======== QUELLENAUSZUG ========
Mittwoch, 13. Oktober 2010

Lakonien

Boah, was tun uns die Knochen weh...

Die Kurzform:

Unsere erste Mehrtages-Bergwanderung auf diesem Trip. Auf dem Weg zu unserem derzeitigen Camping-zu Hause (Gytheion Bay - mittlerer Finger des Peloponnes) sind wir in Sparta vorbeigekommen. Dort haben wir die Ruinenstadt Mistras besucht (Blog folgt in Kuerze). Am Abend darauf haben wir dann im Eumel-Kino aus geographischem Anlass den Film 300 angesehen (300 Spartiaten versuchen das Heer des Perserkoenigs Xerxes aufzuhalten). Da gibt es die Szene in der der Spartiatenkoenig Leonidas (Wer und wann war Leonidas?) auf den hoechsten Berg des Taygetos-Gebirges (mehr uebers Gebirge) klettert (Profitis Ilias, 2400m) um dort das Orakel zu befragen. Naja, so entstand die Idee auf Leonidas Spuren zu wandeln...
======== EXTRAHIERTE DATEN ========
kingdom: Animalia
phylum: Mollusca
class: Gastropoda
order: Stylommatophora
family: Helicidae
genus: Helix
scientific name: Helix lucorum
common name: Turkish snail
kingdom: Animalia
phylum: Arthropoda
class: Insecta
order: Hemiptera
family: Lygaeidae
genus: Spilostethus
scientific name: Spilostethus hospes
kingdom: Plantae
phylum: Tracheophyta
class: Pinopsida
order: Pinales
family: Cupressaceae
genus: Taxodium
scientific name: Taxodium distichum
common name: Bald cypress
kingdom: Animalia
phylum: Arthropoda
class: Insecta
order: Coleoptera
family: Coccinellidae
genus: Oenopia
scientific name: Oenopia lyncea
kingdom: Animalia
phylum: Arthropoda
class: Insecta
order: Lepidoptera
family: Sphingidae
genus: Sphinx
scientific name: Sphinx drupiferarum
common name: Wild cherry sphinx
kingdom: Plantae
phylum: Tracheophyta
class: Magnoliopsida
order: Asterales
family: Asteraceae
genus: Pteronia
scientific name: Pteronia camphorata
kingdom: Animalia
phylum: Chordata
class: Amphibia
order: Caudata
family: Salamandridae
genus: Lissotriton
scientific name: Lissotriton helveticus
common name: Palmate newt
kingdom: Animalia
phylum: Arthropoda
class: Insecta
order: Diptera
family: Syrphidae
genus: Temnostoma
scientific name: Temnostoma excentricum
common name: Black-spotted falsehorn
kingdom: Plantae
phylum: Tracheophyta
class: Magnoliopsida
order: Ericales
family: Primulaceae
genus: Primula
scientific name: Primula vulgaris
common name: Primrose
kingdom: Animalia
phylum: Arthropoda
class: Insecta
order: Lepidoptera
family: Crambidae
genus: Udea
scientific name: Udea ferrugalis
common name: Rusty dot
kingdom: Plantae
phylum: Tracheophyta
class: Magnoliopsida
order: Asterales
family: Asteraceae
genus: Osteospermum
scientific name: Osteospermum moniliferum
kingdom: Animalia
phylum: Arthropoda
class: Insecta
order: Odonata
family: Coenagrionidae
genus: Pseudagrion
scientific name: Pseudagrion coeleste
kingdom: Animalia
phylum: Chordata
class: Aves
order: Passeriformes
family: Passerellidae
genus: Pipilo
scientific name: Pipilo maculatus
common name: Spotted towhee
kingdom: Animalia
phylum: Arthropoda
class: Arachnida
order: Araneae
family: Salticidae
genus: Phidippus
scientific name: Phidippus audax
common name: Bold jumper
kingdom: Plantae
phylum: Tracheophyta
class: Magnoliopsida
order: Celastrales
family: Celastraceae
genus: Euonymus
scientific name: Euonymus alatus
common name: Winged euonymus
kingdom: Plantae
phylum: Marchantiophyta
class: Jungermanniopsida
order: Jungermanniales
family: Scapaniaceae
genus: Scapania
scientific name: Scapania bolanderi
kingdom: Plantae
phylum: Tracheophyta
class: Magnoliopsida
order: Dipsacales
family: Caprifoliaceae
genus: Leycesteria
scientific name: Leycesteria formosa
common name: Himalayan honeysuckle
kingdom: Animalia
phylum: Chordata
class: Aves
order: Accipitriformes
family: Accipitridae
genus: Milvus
========
**ZU LÖSENDE AUFGABEN:**
**a)** Gib aus dem Blogeintrag über Lakonien alles von „Mittwoch, 13. Oktober“ bis hinunter zu „Spuren zu wandeln...“ wörtlich wieder.
**b)** Wandle ausschließlich die Zeilen der Auflistung von der Zeile mit „class: Amphibia“ bis hinunter zur Zeile mit „common name: Rusty dot“, beide eingeschlossen, in eine Markdown-Tabelle mit den Spalten „Nr.“ und „Zeile“ um und lass dabei Leerzeilen weg.

**ERGEBNISSE JE AUFGABE:**
**a)**
Mittwoch, 13. Oktober 2010

Lakonien

Boah, was tun uns die Knochen weh...

Die Kurzform:

Unsere erste Mehrtages-Bergwanderung auf diesem Trip. Auf dem Weg zu unserem derzeitigen Camping-zu Hause (Gytheion Bay - mittlerer Finger des Peloponnes) sind wir in Sparta vorbeigekommen. Dort haben wir die Ruinenstadt Mistras besucht (Blog folgt in Kuerze). Am Abend darauf haben wir dann im Eumel-Kino aus geographischem Anlass den Film 300 angesehen (300 Spartiaten versuchen das Heer des Perserkoenigs Xerxes aufzuhalten). Da gibt es die Szene in der der Spartiatenkoenig Leonidas (Wer und wann war Leonidas?) auf den hoechsten Berg des Taygetos-Gebirges (mehr uebers Gebirge) klettert (Profitis Ilias, 2400m) um dort das Orakel zu befragen. Naja, so entstand die Idee auf Leonidas Spuren zu wandeln...

**b)**
| Nr. | Zeile |
|---|---|
| 1 | class: Amphibia |
| 2 | order: Caudata |
| 3 | family: Salamandridae |
| 4 | genus: Lissotriton |
| 5 | scientific name: Lissotriton helveticus |
| 6 | common name: Palmate newt |
| 7 | kingdom: Animalia |
| 8 | phylum: Arthropoda |
| 9 | class: Insecta |
| 10 | order: Diptera |
| 11 | family: Syrphidae |
| 12 | genus: Temnostoma |
| 13 | scientific name: Temnostoma excentricum |
| 14 | common name: Black-spotted falsehorn |
| 15 | kingdom: Plantae |
| 16 | phylum: Tracheophyta |
| 17 | class: Magnoliopsida |
| 18 | order: Ericales |
| 19 | family: Primulaceae |
| 20 | genus: Primula |
| 21 | scientific name: Primula vulgaris |
| 22 | common name: Primrose |
| 23 | kingdom: Animalia |
| 24 | phylum: Arthropoda |
| 25 | class: Insecta |
| 26 | order: Lepidoptera |
| 27 | family: Crambidae |
| 28 | genus: Udea |
| 29 | scientific name: Udea ferrugalis |
| 30 | common name: Rusty dot |